The Foundation for Defense of Democracies (FDD), a hawkish think tank that receives funding from Sheldon “Nuke Iran” Adelson, estimated in October that Iran likely has sufficient reserves and assets to “muddle through” economically “for at least 12 months, if not longer.” While the report was intended to enhance support for sanctions, it actually undermined their case. Even if it was possible and a good idea to try to incite regime change by crashing Iran’s economy (which it is not), we certainly couldn’t do so in 6-8 weeks with or without the Menendez-Kirk bill. On the other side of the political spectrum, Colin Kahl, a former Pentagon official under the Obama administration, testified before Congress in November that:

“Even if Congress goes forward with additional harsh sanctions, economic conditions are not likely to produce enough existential angst among Iranian leaders, generate mass unrest, or otherwise implode the regime before Iran achieves a nuclear breakout capability.”

As Kahl pointed out, even imprisoned Green Movement leaders have supported the country’s enrichment program. As a result, pursuing plans for economic regime change would inflame nationalist sympathies and result in nuclear escalation, rather than capitulation.

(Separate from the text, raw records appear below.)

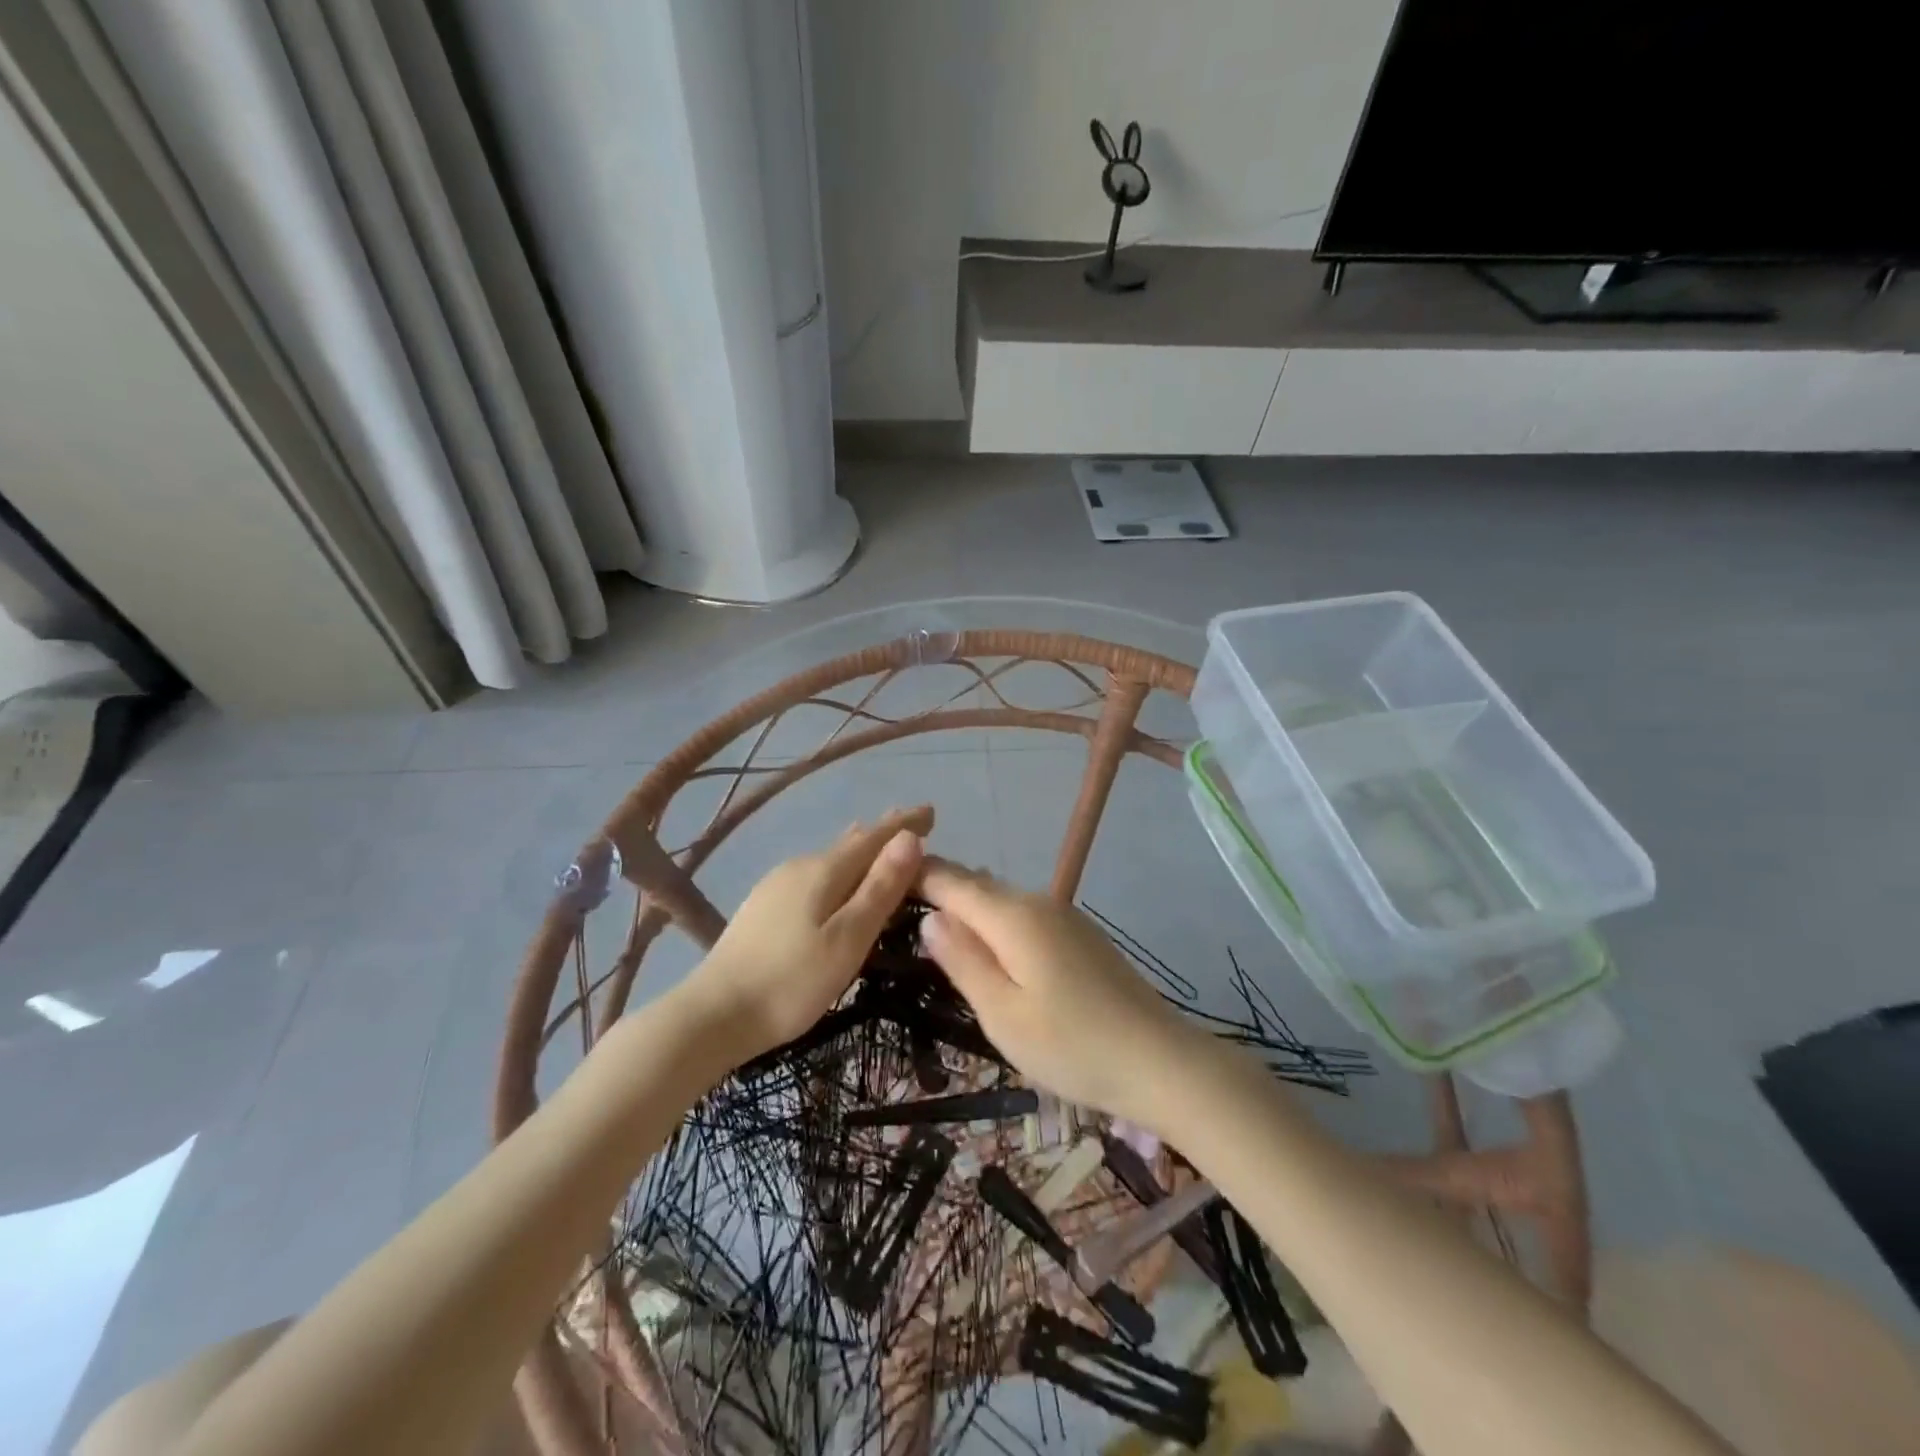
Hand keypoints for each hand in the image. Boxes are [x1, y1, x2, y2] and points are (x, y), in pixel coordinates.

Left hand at [689, 806, 932, 1063]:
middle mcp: (799, 867)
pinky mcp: (763, 907)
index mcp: (823, 871)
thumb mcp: (848, 939)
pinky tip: (839, 888)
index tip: (932, 811)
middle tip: (917, 833)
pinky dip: (840, 875)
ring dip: (862, 856)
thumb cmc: (790, 983)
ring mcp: (776, 886)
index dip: (904, 823)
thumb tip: (910, 837)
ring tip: (885, 857)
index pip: (874, 836)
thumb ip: (880, 888)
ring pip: (831, 861)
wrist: (712, 1016)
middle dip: (885, 837)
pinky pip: (815, 877)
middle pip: (851, 844)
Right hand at [915, 858, 1206, 1130]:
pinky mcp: (1080, 936)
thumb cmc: (1072, 1046)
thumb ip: (963, 961)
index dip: (915, 875)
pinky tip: (989, 948)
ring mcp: (1064, 916)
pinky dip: (996, 923)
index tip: (880, 880)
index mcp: (1013, 916)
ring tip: (934, 927)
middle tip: (897, 908)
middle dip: (939, 889)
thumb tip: (930, 919)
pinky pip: (1024, 916)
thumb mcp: (1003, 1014)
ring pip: (1001, 900)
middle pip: (977, 885)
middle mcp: (1038, 902)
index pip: (951, 880)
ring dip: (968, 907)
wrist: (1161, 1061)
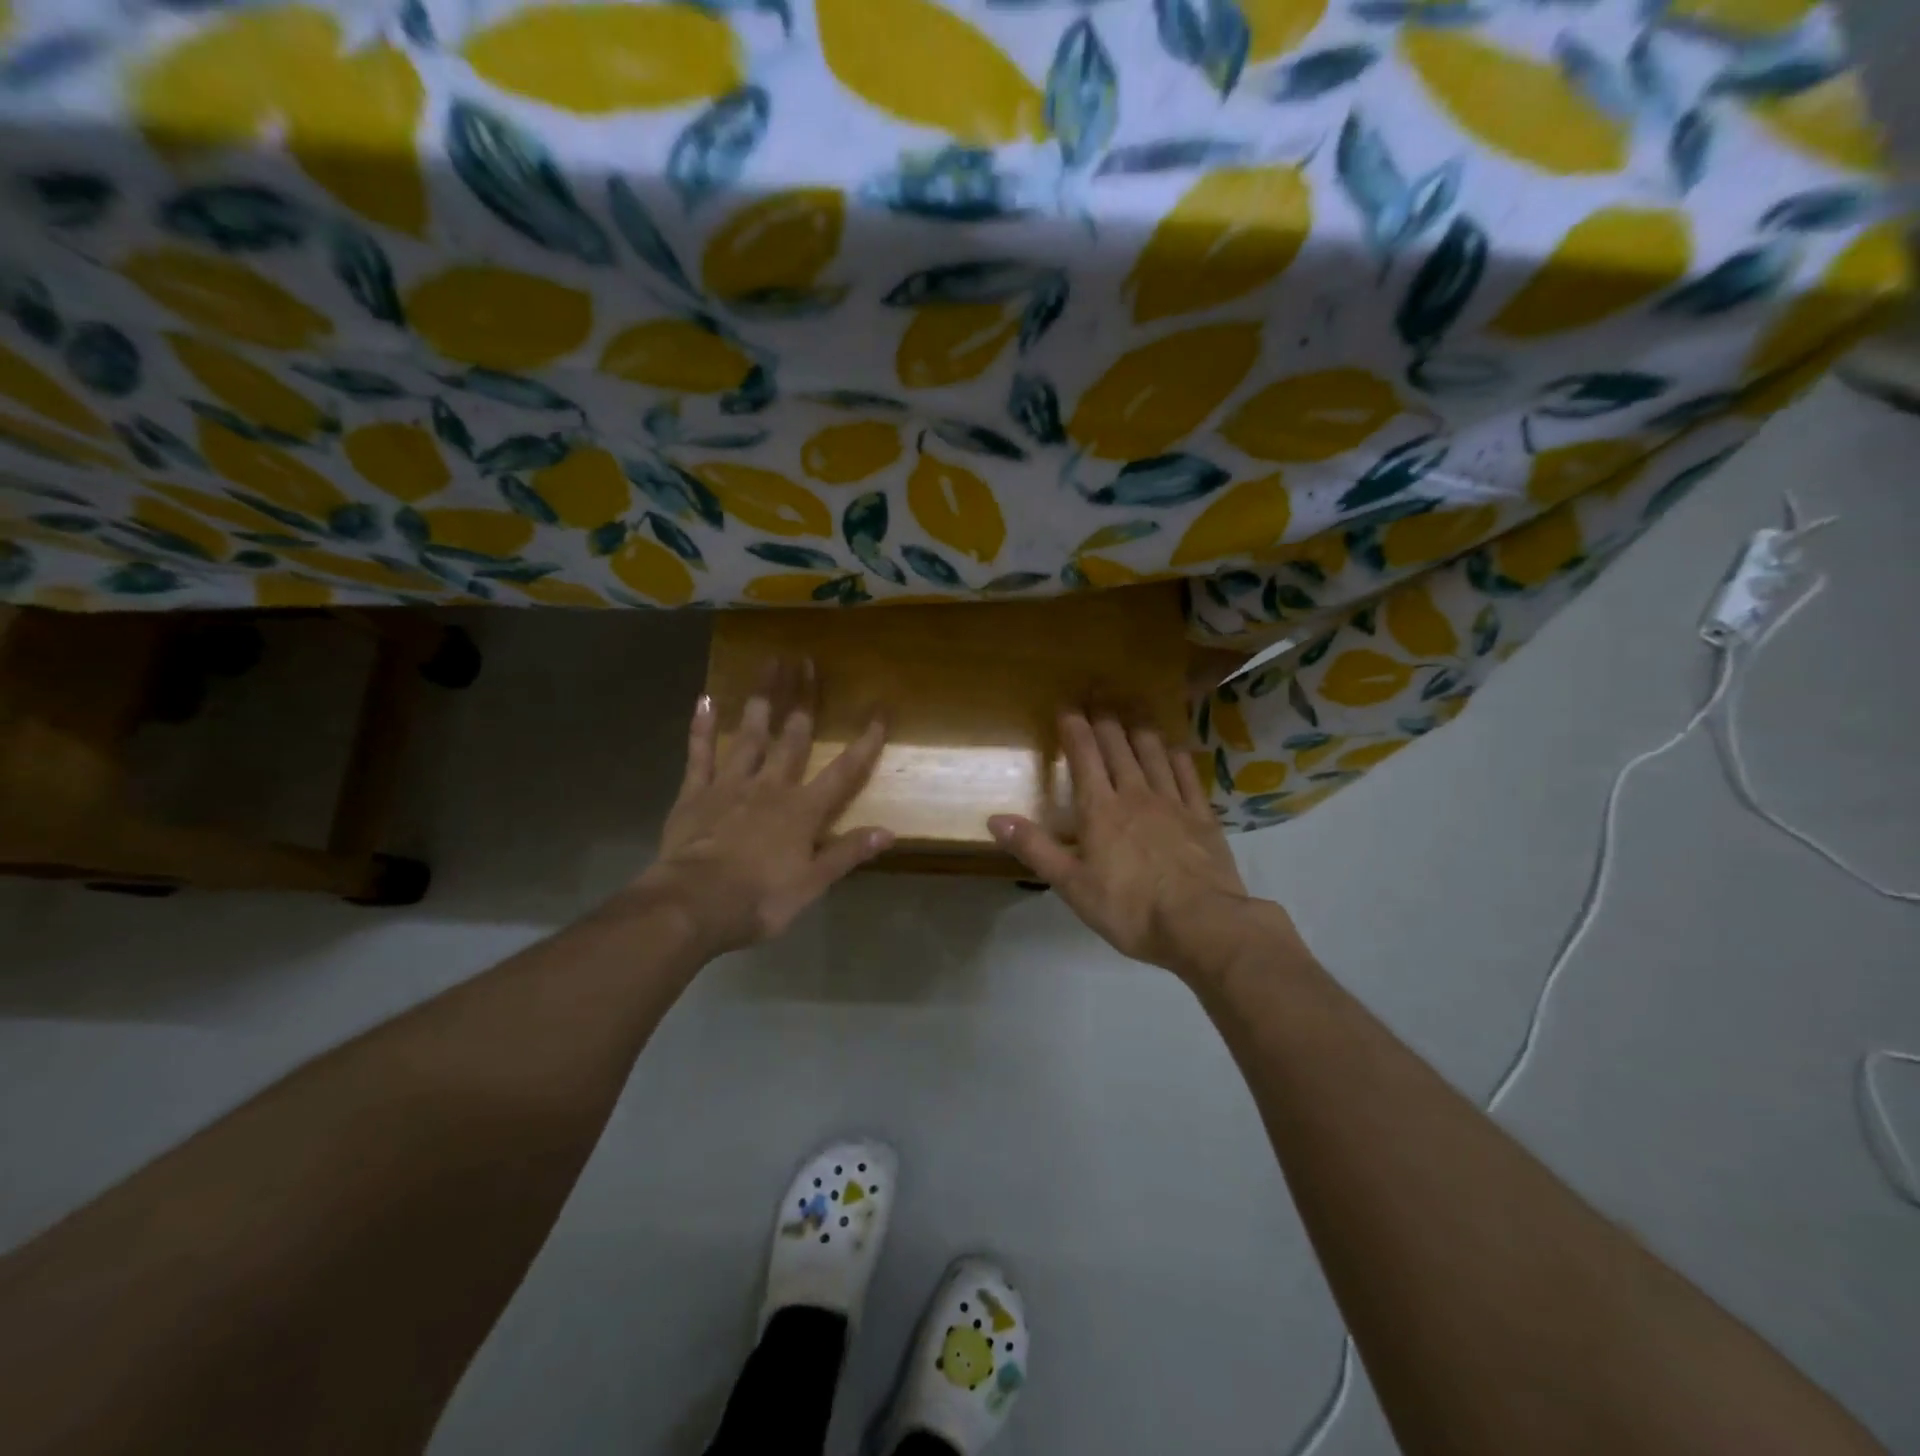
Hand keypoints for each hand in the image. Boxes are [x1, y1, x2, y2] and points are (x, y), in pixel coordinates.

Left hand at [632, 659, 891, 955]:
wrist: (694, 905)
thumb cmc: (759, 899)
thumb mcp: (812, 884)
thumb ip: (848, 853)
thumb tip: (889, 832)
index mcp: (803, 811)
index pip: (843, 771)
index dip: (864, 742)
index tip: (879, 712)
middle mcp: (771, 787)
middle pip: (793, 737)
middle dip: (804, 700)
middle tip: (808, 662)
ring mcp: (730, 785)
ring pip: (750, 734)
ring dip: (761, 699)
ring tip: (768, 665)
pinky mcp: (695, 793)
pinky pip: (700, 754)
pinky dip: (702, 727)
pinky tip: (705, 699)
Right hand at [990, 712, 1292, 978]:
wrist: (1201, 924)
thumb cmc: (1128, 908)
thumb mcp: (1071, 885)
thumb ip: (1034, 848)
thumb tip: (994, 819)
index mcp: (1100, 809)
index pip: (1084, 756)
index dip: (1074, 728)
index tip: (1067, 705)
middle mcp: (1135, 794)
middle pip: (1118, 746)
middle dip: (1103, 717)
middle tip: (1096, 693)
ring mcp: (1173, 802)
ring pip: (1152, 752)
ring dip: (1139, 728)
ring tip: (1132, 709)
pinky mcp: (1202, 816)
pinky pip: (1187, 775)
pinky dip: (1176, 756)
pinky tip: (1173, 748)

In his quest to create a highly dubious “Plan B” if negotiations fail, Sen. Menendez is putting “Plan A” – diplomacy – directly in the crosshairs. U.S. and Iranian officials have warned that new Congressional sanctions would kill the first phase deal. Rather than take offense when officials or experts call attention to the fact that he is pushing the U.S. toward war, Sen. Menendez should ask himself what happens when his bill scuttles diplomacy and Iran’s nuclear progress continues unabated — or worse, intensifies. If we fail to pursue the critical diplomatic opportunity right in front of us and instead pursue sanctions, war is the likely outcome. Sen. Menendez – and the colleagues that support his stubborn pursuit of sanctions – would then shoulder the blame.